----- EXCERPT -----

• A leafless apple tree against a deep blue sky. The tree is baubled with red and gold apples. At the bottom left of the image, a distant church steeple is visible through the tangle of tree branches.
    A leafless apple tree against a deep blue sky. The tree is baubled with red and gold apples. At the bottom left of the image, a distant church steeple is visible through the tangle of tree branches.

    Epiphany, as it were, and as it is, for some folks. The Christmas tree comes down tonight, and the new year starts in earnest. I’ve been reflecting on 2025 and what a wild ride it was. The year didn’t end the way it started, certainly, and that’s for the best. It was a year of disruption and frustration, and also one of liberating myself from old ideas about who I am, and about what I should want versus what actually fuels and excites me. I went on some excellent tree-scented walks, enjoyed some breathtaking sunrise swims, and published some work that I’m proud of (a poem in a beautiful art book called Buoys and Markers, an article in The Independent, a poem in the most recent series from Opaat Press, a nonfiction piece in Best Canadian Essays 2026, and a poem in the extraordinary project that is Dear Mr. Smallwood). I pulled off some amazing workplace feats before my job at Memorial ended, I completed the Foundational Certificate in Narrative-Based Medicine through U of T’s Narrative-Based Medicine Lab, I served as an examiner for two beautiful MA theses, I traveled to Halifax to read at the Opaat Press Second Anniversary Bash (thanks to support from The Writers’ Union of Canada and ArtsNL), and I did some solid work on my book manuscript during AcWriMo.

-----

§ **EXERCISE DESCRIPTION**:
Continue the reflection on 2025, starting after its last sentence.

----- MATERIAL SUPPLIED -----

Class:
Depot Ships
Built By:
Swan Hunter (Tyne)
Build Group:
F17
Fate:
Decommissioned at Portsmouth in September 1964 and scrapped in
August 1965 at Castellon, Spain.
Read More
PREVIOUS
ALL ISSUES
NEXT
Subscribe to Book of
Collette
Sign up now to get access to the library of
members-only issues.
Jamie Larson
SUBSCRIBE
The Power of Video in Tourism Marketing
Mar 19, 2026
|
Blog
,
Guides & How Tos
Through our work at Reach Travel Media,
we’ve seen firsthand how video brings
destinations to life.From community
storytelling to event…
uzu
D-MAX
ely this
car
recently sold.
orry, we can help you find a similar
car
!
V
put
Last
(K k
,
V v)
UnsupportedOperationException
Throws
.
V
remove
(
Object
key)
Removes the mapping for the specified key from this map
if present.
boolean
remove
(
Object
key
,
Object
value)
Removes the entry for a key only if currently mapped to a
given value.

-----
----- MATERIAL SUPPLIED -----

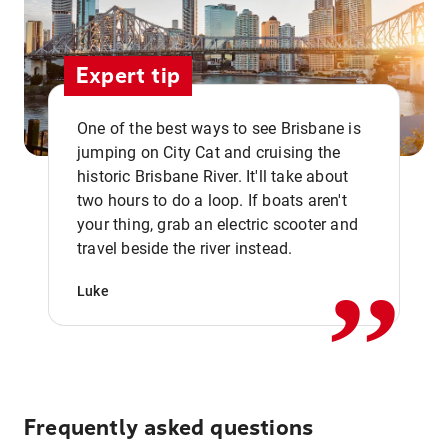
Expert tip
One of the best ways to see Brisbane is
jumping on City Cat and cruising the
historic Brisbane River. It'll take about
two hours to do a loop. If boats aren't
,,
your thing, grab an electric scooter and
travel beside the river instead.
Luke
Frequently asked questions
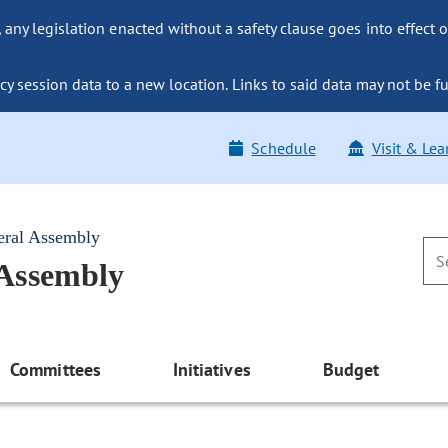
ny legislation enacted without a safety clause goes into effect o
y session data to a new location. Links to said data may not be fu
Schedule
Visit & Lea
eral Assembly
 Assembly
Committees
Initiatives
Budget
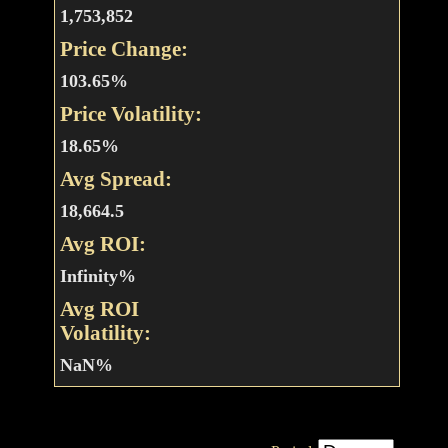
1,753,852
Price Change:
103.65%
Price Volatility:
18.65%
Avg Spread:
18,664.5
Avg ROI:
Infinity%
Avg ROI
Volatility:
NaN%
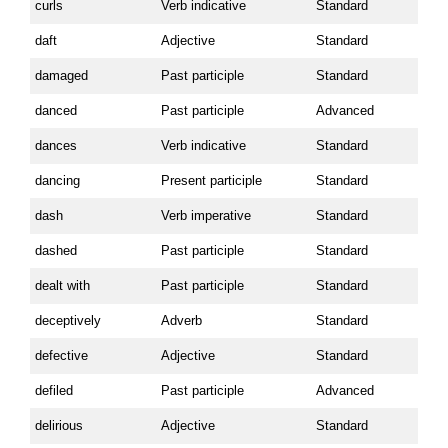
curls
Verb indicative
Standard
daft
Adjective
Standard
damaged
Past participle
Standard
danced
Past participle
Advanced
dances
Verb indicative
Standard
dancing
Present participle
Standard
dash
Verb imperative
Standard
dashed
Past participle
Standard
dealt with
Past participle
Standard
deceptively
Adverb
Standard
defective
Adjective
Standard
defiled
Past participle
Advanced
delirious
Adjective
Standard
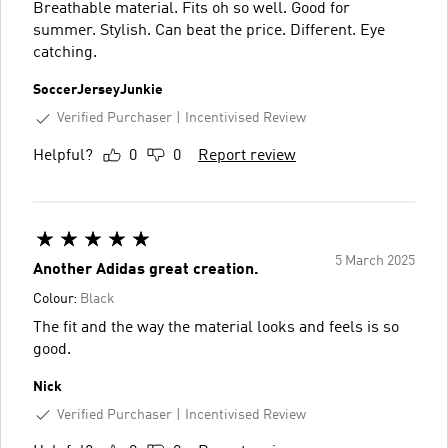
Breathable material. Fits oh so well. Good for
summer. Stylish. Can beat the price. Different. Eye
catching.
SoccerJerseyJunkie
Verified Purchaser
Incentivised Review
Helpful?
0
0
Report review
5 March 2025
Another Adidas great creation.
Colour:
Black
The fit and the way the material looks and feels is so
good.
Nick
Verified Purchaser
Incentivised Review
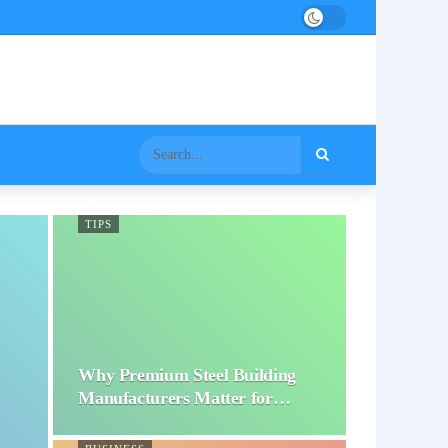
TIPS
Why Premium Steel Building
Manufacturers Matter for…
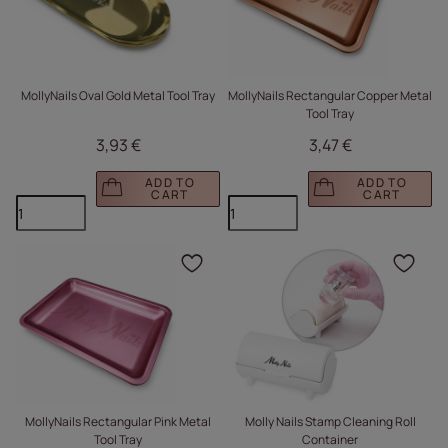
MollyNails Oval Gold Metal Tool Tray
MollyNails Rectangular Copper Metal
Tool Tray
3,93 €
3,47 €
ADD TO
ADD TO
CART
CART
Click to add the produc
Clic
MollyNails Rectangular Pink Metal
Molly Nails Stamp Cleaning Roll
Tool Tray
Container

-----
----- MATERIAL SUPPLIED -----

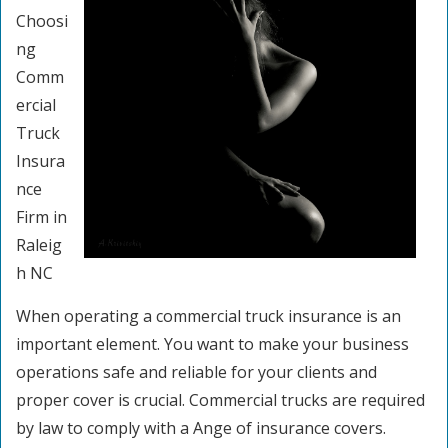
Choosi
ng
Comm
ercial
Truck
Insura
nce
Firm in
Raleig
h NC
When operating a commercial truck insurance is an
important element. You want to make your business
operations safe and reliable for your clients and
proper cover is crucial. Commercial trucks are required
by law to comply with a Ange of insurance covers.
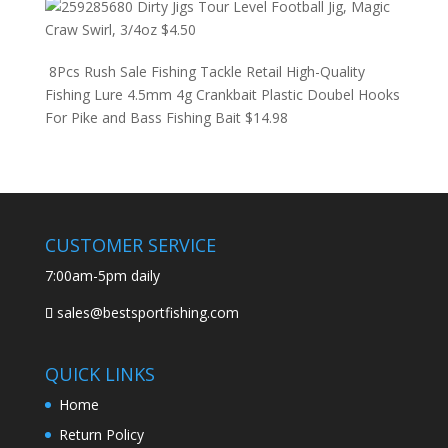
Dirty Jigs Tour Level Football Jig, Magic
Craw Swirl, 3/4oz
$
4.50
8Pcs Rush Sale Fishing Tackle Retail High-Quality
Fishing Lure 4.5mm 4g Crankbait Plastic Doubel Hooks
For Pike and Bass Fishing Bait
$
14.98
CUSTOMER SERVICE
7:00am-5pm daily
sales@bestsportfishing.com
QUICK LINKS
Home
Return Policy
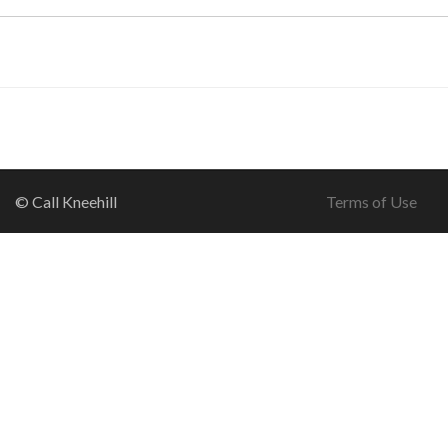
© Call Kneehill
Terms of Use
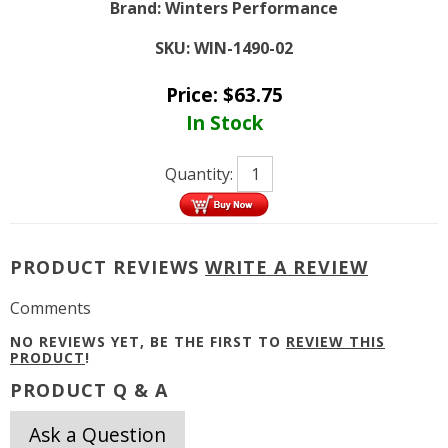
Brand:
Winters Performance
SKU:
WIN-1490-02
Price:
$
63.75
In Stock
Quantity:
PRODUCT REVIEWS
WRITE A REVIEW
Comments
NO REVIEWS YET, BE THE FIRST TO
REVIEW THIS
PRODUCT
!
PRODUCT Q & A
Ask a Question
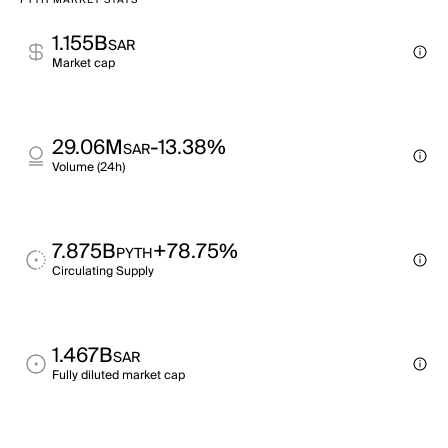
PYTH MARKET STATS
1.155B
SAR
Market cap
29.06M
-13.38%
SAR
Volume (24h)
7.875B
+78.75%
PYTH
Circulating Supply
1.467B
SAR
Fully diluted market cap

-----

§ **EXPECTED OUTPUT**:
    There were plenty — plenty — of fails, too, and they were big ones, but what’s the fun in dwelling on those? And even those fails were wins, really, on the “honing my application-writing and bureaucracy-navigation skills” front.

    All in all, 2025 confirmed for me that life is uncertain and unpredictable, and that “financial security” is a middle-class delusion, so I might as well just do what I want to do and hope for the best. Hi-Diddle-Dee-Dee, a writer’s life for me, etc.

    2026 is already looking like a big year for creative work and collaboration, and I’m really excited to see what happens next.